There are one or two people who still do advertise meeting up for a walk on there but organizing these seems to have somewhat died a death lately. I suppose it does take something of a leap of faith to meet up with some stranger in the back of beyond and desperately hope they aren’t an axe-murderer. But I did it. Many times. I’m glad I did – I met so many good friends that way.
Facebook also presented with a video from Jake Ducey (?) who had made a video telling me of five warning signs from the universe. For the benefit of my loyal readers who’ve actually got better things to do than watch crackpot videos the warning signs that the universe might send you are:
Seeing the same thing over and over again
You have negative people coming at you
You’re going through some form of pain
You feel stressed and forget to breathe
You’re being rejected
Although the signs are quite obvious, Jake was a tad vague as to exactly what you might be being warned about. But he was quite clear as to what do you do if you really are getting these warnings from the universe. You should move into the creative plane, mimic the energy of the universe, and spend good money on quack hypnotherapy whilst (presumably) trying not to laugh out loud.
I asked Facebook why they ever thought I would be interested in this sort of twaddle. They didn’t answer.
With the rain hammering down, pootling in the garden wasn’t a practical proposition, so I looked at the geo-map and pondered a few geo-puzzles in the area of where we are going on holiday in a few weeks’ time. I solved some, failed on others, and didn’t even bother with quite a few. Why do some people delight in setting such ridiculously hard or tedious puzzles. A two-hundred piece jigsaw puzzle kept me quiet for over an hour but was just mind-numbingly dull. And reading the descriptions of some of the field puzzles told me the places we shall avoid. If you go to a church and (say) count the windows before going off on a little stroll, then that is simple enough. But going to the east door, counting all the rivets and then going to the west door and counting all the stones around the chancelry before then hunting out half a dozen random graves… I don’t think so.

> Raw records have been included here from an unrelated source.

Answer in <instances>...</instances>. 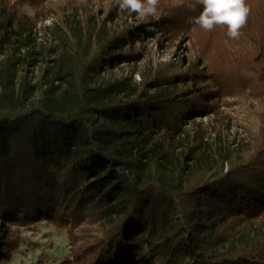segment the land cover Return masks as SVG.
Returning <instances> with one entry per match:
<instances>
[{
  "label": "trees",
  "instance_id": "1",
  "mask_svg": "<svg viewBox=\"0 0 264 264\" xmlns=\"http://www.w3.org/2000/svg\"><path fill=\"white\" fill-rule=\"evenodd\" d=\"M247 3L230 39L188 22L196 0L136 23L118 0H0V264L40 221L67 231L57 264H264V0Z\"/></svg>",
  "mask_w": 264,
  "mask_h": 264
},
{
  "label": "rangeland",
  "instance_id": "2",
  "mask_svg": "<svg viewBox=\"0 0 264 264\" xmlns=\"http://www.w3.org/2000/svg\"><path fill=\"white\" fill-rule=\"evenodd\" d=\"M22 10L28 16H33V10L28 5H23ZM49 18H52L51 23L53 24V16H48L38 23V29L42 30L44 27H51L52 24L47 25L45 22ZM135 20L134 18L132 23H136ZM145 46L147 50H151L149 56L152 57V52H154L153 56L161 62H168L172 59L180 62L179 60L182 59L176 47L165 48L157 44L153 39L145 40ZM164 57H167V59H164ZM143 64L144 61L139 62L140 66ZM123 68L124 72H130V66L125 65ZM122 72L118 68L114 69L116 75H120ZM34 73L37 80L42 75V70L36 69ZM138 76L139 73L137 72L135 77L138 79ZM199 121L206 123V118H199ZM229 134L230 140H239L247 135L241 128H236V126H232L229 129ZM20 230L24 243L20 250L13 254V260L9 264H37L43 257H46L47 264H57L70 256L69 239L66 229H58L52 224L40 221L29 228L20 227Z\"/></svg>",
  "mask_w": 264,
  "mask_h": 264
},
{
  "label": "clouds",
  "instance_id": "3",
  "mask_svg": "<svg viewBox=\"0 0 264 264\" xmlns=\"http://www.w3.org/2000/svg\"><path fill=\"white\" fill-rule=\"evenodd\" d=\"M159 4L160 0H118L119 8L129 13L130 23L134 18L155 17ZM196 4L201 5L202 9L198 15L190 17L188 22L198 25L205 31L225 26L230 39L240 38L251 14V6L247 0H196ZM189 7L191 11H196L195 5Z\"/></svg>",
  "mask_w": 264,
  "mask_h": 264
},
{
  "label": "built area",
  "instance_id": "4",
  "mask_svg": "<svg viewBox=\"0 0 264 264\" xmlns=\"http://www.w3.org/2000/svg\"><path fill=\"white\" fill-rule=\"evenodd\" d=\"M45 22L47 23V25H50V24H52L51 22H52V18H49V19H47V20H45ZM42 25V24H41ZM41 28V27H40ZM40 30V29H39Z\"/></svg>",
  "mask_w": 264,
  "mask_h": 264
}]
</instances>
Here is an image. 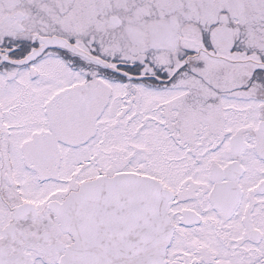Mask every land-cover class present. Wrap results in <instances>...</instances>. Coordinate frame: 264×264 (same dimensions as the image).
Segmentation results:
<instances>
[{"label": "snow or ice", "instance_id": "6c2138e0", "mask_svg": "<svg viewBox=\"0 0 264 264\" xmlns=\"http://www.w3.org/2000/svg\"><path fill=\"white\" fill-rule=\"evenodd\" d=\"M0 264H264V0H0Z\"/></svg>", "mask_w": 264, "mask_h": 264}]
</instances>
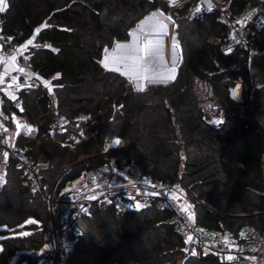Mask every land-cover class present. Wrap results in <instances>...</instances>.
<instances>
[{
  "label": "trees",
  "instance_id": "trees-1",
  "mask_svg": "<svg viewBox=\"0 0 264 264\" xmlns=\"http://www.w3.org/2000/svg\"><path fill=\"white\" fill-rule=\"evenodd\" d=\"M223 1L233 15L248 5L259 6L264 17V1ZM157 11L170 13L176 22L182 62L172 83L135 91L99 61L115 41L129 39L142 17ZM187 13V5L170 10L166 0H8L0 13L3 34L17 44L35 37L39 47L30 51L33 71L52 82L51 91L40 86L21 93L24 118L40 129L23 141L33 147L35 160L54 165L43 171L52 181L63 166L84 157L89 159L72 177L101 165L104 140L118 136L123 140L119 150L131 156L134 172L170 183L178 177L190 189L197 224L234 236L245 225L262 232L264 125L256 114L264 118V26L249 50L225 54L220 47L228 28L217 11L196 20ZM250 80L258 84L249 100L252 109L231 95L238 81ZM142 83L146 86L147 80ZM202 84L208 92L199 89ZM211 104L223 108L220 127L203 119ZM54 109L68 118L86 115L82 135L71 130L47 138ZM169 217L155 209L118 213L95 206L80 221L82 235L68 264H176L185 240ZM51 245L47 202L8 166L0 187V264L12 259L37 264ZM186 264L222 263L206 253Z\"/></svg>",
  "mask_w": 264,
  "mask_h": 264
},
{
  "label": "built area",
  "instance_id": "built-area-1",
  "mask_svg": "<svg viewBox=\"0 0 264 264\" xmlns=\"http://www.w3.org/2000/svg\"><path fill=\"white\" fill-rule=\"evenodd\" d=\"M168 2L170 10L187 5V17L190 20L200 19L207 13L217 11L218 19L228 28L227 38L220 47L225 54L237 49L249 50L252 39L257 38L258 31L264 26L259 6L247 5L240 13L233 15L228 3L223 0ZM165 15L171 23V31L172 28L175 31V20L170 13ZM17 45L12 38L3 34L0 18V187L5 179V169L12 165L19 172L23 183L48 204L52 245L42 251L37 264H68L69 255L82 235L81 219L90 217L93 208L98 205L110 206L118 213L148 209L169 212L168 222L185 240L183 254L176 264H186L189 259L206 253L218 257L222 264H264V230L260 232L254 226L245 225L234 236L227 231L197 224L188 197H185L191 192L190 189L178 177L170 183L134 172L129 162L131 156L119 150L123 140L118 136L104 140L103 150L98 155L103 158L101 165L83 170L72 177L79 164L89 159L84 157L63 166L52 181L46 180L43 171L54 168V165L49 161L35 160L33 147L23 141L36 136L40 129L24 118L21 93L39 88L50 81V78L44 79L33 71L30 50L21 51L17 55V69L5 76L6 56ZM245 85L250 99L252 88L258 84L250 80ZM49 106L53 108L54 101H49ZM249 108L252 109L251 105ZM8 111L10 115L7 114ZM256 116L264 125V118L260 114ZM203 119L215 127L222 126L223 108L217 104L207 106L203 110ZM87 120L88 117L84 114L68 118L54 109V119L46 129L45 136L49 138L57 134L64 135L71 130L82 135L81 127ZM216 120L222 123L216 124ZM117 140L120 141L119 144L115 143ZM153 192L157 194H144ZM173 195L175 200L171 198ZM93 196L94 199L89 198ZM137 204L142 206L136 207ZM229 256L232 259H228Z\"/></svg>",
  "mask_w": 264,
  "mask_h": 264
},
{
  "label": "snow or ice",
  "instance_id": "snow-or-ice-1",
  "mask_svg": "<svg viewBox=\"0 0 264 264\" xmlns=\"http://www.w3.org/2000/svg\"><path fill=\"white\" fill-rule=\"evenodd\" d=\"M5 0H0V12L4 11L5 8ZM211 5L209 6V8ZM158 31L152 32V33H145L143 34L144 38L143 41H139V38H137V41H134L132 45H117L116 46V51L113 53L114 56H119L122 59L125 60H132L136 63L133 64V67L141 70L145 74H135V73H128L125 72L126 75H130V78L133 81H143L147 80L148 83H166L168 80L175 79V49L178 47L175 37H173V66L169 69L167 67L165 68H156V69H151V74L149 73V69L151 68V61H149L148 65H142L139 62H142L145 60V54L152 58H156L157 56L160 55V41L159 39L153 40L150 39L151 36H156L159 37L161 32L166 35V28L167 25L163 24L161 22L159 25L155 26ZM39 31V29L37 30ZM28 44H32V40L28 41ZM13 61L15 60V57L13 56L11 58ZM104 66L107 68L108 64L105 63ZM125 67H128V65H125ZM116 71H120L119 68L115 69ZM21 72H23V69H20ZM165 73H168L165 75ZM138 90L143 91L144 90V83H138L137 85ZM233 97L235 98L237 93L234 91ZM216 124H221L222 121L216 120L214 121ZM31 131V129H29ZM116 144H119L120 141L117 140L115 141ZM5 157L7 156V153L4 154ZM93 183H95V179L93 180ZM145 195H156L157 193H144ZM90 199H94L95 197H89ZM173 200L176 199V197L173 195L171 197ZM142 205L137 204L136 207H141ZM191 239V237H189ZM228 259H232L231 256L228 257Z\"/></svg>",
  "mask_w": 264,
  "mask_h": 264
},
{
  "label": "water",
  "instance_id": "water-1",
  "mask_svg": "<svg viewBox=\"0 0 264 264\" xmlns=\"http://www.w3.org/2000/svg\"><path fill=\"white\" fill-rule=\"evenodd\" d=\"M166 1H176V0H166ZM161 22H163V20L155 12H150L149 14L145 15L144 17H142L138 21V23L136 25L137 29H131L130 30L129 40L115 41L111 48L106 49L105 54L106 55L107 54H113L116 51L117 45H132L134 41H137V38H139L138 42L143 41V38H144L143 34L158 31V29L155 26L159 25ZM166 31H167V28H166ZM150 39H153V40L159 39L161 48H160V55L156 57L157 61H154V62L151 61V68L149 69V73H147V74H151V69L168 67V61H167V57L165 54V36H163V35H160L159 37L151 36ZM172 49H173V47H172ZM106 55H104V58H106ZM104 58H103V60H104ZM151 59H152V57L145 54V60L142 62H139V63L142 65H148L149 61ZM153 59H155V58H153ZM115 62L127 64L124 61H120L118 59H116ZM181 62H182V54H181L180 46L178 45V47L175 49V68H176L175 79L177 77L178 69L180 67ZM171 63L173 66V60ZM108 70L112 71V72H116L113 69H108ZM134 71H135V74H142L143 73L141 70H138V69H135ZM167 74L168 73H165V75H167ZM123 77H125V76H123ZM175 79L168 80L166 83H148V81H147V84L145 87H148L149 85H168V84L172 83L173 81H175ZM127 80L130 81L128 78H127ZM141 82L142 81H140V80L131 82L135 91H140V90H138L136 85L138 83H141Z\"/></svg>",
  "mask_w": 264,
  "mask_h": 264
},
{
  "label": "rangeland",
  "instance_id": "rangeland-1",
  "mask_svg": "<svg viewBox=\"0 0 264 264\" xmlns=\"http://www.w3.org/2000/svg\"><path fill=\"white\" fill-rule=\"evenodd\" d=\"M162 20H164L163 22H165V25H167V31H166V35L165 34H163L162 32H161V35H165V53H166V57H167V61H168V63L170 62V58H172V56H173V49H172V47H173V37H175V40H176V43H177V45H179V40H178V37H177V34L174 32V30H173V28H172V33H171V28H170V26L168 25V24H170L171 25V23H170V21H169V18L165 15V14H163V13H161V12H155ZM33 39H32V44H34V45H30L31 47H30V51H31V53H33V52H37V48L39 47V45L36 43V39H35V37H32ZM129 40V39H128ZM194 41H196V38H194L193 39ZM109 49V48H108ZM33 51V52H32ZM105 51H106V49H105ZM105 51H104V53H103V55H102V58H101V60L99 61V63H100V65L103 67L104 66V60H103V58H104V55H106L105 54ZM106 56H112L111 54H109V55H106ZM114 57V56H113ZM172 62V61H171ZM129 63V65L131 66V64H134V63H136V62H134V61H129L128 62ZM118 66H120V65H117V64H108V67L107 68H112V67H118ZM169 67H172V63L171 64H169ZM105 66L103 67V69L104 70H108ZM168 68V67H167ZM109 71V70H108ZM112 72V71H111ZM121 74H122V72L121 71H119ZM114 73H117V74H119V75H121L120 73H118V72H114ZM144 74V73H143ZM122 76V75H121ZM123 77V76H122ZM123 78H125V79H127L128 77H123ZM129 79V78H128ZM130 80V79H129ZM131 81V80H130ZM131 82H133V81H131ZM254 82V81H253ZM132 84V83H131ZM42 87H47V89L49 90V91H51V89H52V82L51 81H48V82H45L44 84H42ZM147 87H144V89H146ZM201 91H203V92H208V88H207V86L206 85H204V84H202V85H200V88H199ZM236 92L237 93V95H236V99L237 100H244V102H243V104L244 105H247V106H249L250 105V99H248V96H249V92L247 91V87H246V85H245V83H243V82H241V81H238V83L236 84V86L234 87V88H232L231 89V95L233 96V92ZM252 91H253V88H252ZM252 91H251V93H250V98H251V94H252ZM7 114L8 115H10V112L8 111L7 112ZM8 125L10 126V124L8 123ZM190 193V195H191V197L192 198H194V196L191 194V192H189ZM185 197H187V196H185ZM188 200H189V204H190V206H191V198H189L188 197ZM191 208V207H190ZM23 232V231H22ZM15 261H16V259H12L11 260V262H10V264H14L15 263Z\"/></svg>",
  "mask_w": 264,
  "mask_h": 264
},
{
  "label": "crops",
  "instance_id": "crops-1",
  "mask_svg": "<svg viewBox=\"0 0 264 264\" xmlns=\"http://www.w3.org/2000/svg\"><path fill=\"white\" fill-rule=\"evenodd\" d=\"M5 8L4 11L7 9L8 7V0H5ZM3 11V12H4ZM1 13V12H0ZM164 21V20H163ZM134 29H137L136 27ZM172 32V31H171ZM33 38H29L28 40H26L25 42H23L22 44H18L17 46H15L13 49H11L10 53L7 54L6 56V65H5V76H7L8 74L14 72L17 69V63H16V57L17 55L21 52V51H26V50H30V45L28 44L29 40H32ZM34 45V44H32ZM0 51H1V47H0ZM166 54V53H165ZM2 56V53L0 52V57ZM15 57V60L13 61L11 58Z\"/></svg>",
  "mask_w": 264,
  "mask_h": 264
},
{
  "label": "bare ground",
  "instance_id": "bare-ground-1",
  "mask_svg": "<svg viewBox=\"0 0 264 264\" xmlns=\"http://www.w3.org/2000/svg\"><path fill=\"white\" fill-rule=\"evenodd\" d=\"M177 1V0H176ZM176 1H174V2H176ZM164 24H165V22H163ZM169 25V24H168ZM171 28V27H170ZM172 33V32H171ZM161 35V34H160ZM163 36H165V35H163ZM108 55V54H107ZM112 56H106V58H104V64L105 63H107V64H117V65H121L122 67L120 68V67H112V68H107V69H113L114 71H116L115 69L116 68H119L120 69V71L121 72H123L124 74H122L123 76H125V72H128V73H135V69L136 68H134V67H131L130 65H129V61H132V60H125V59H122V58H120L119 56H114L113 54H111ZM114 56V57H113ZM116 59H118V60H120V61H124L125 63H127V64H123V63H116L115 62V60ZM173 60V56H172V58H170V62L168 63V68L170 69L171 67H169V64H171V61ZM150 61H157V59L155 58V59H151ZM145 64V63H144ZM125 65H128V67H125ZM116 72H118V73H120L119 71H116ZM121 74V73H120ZM143 74V73H142ZM126 77V76H125Z\"/></svg>",
  "mask_w": 264,
  "mask_h": 264
}]
</instances>
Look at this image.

There was a minor hiccup when I saw the nearest pub was five miles from the cottage we are staying in; especially when we’d been led to believe it was only a short (ish) walk away. After a little confusion it transpired that there are three farms all of the same name within five miles of each other where we are going. I expect that causes quite a bit of confusion. But, as long as we get the right one, “not my circus, not my monkeys!”
I then wasted half an hour trying to access my pension details. After a lot of farting about I eventually got through to something that hadn’t been updated for over two years so I have no sensible idea of how much pension I look to be getting, or when. I have this naïve idea to take semi-retirement in two and a half years’ time, but I need to see some figures before I can find out how practical that would be.
We then settled the dogs and drove round to the New Chimneys for a birthday party. It was good to catch up with old friends and meet new ones.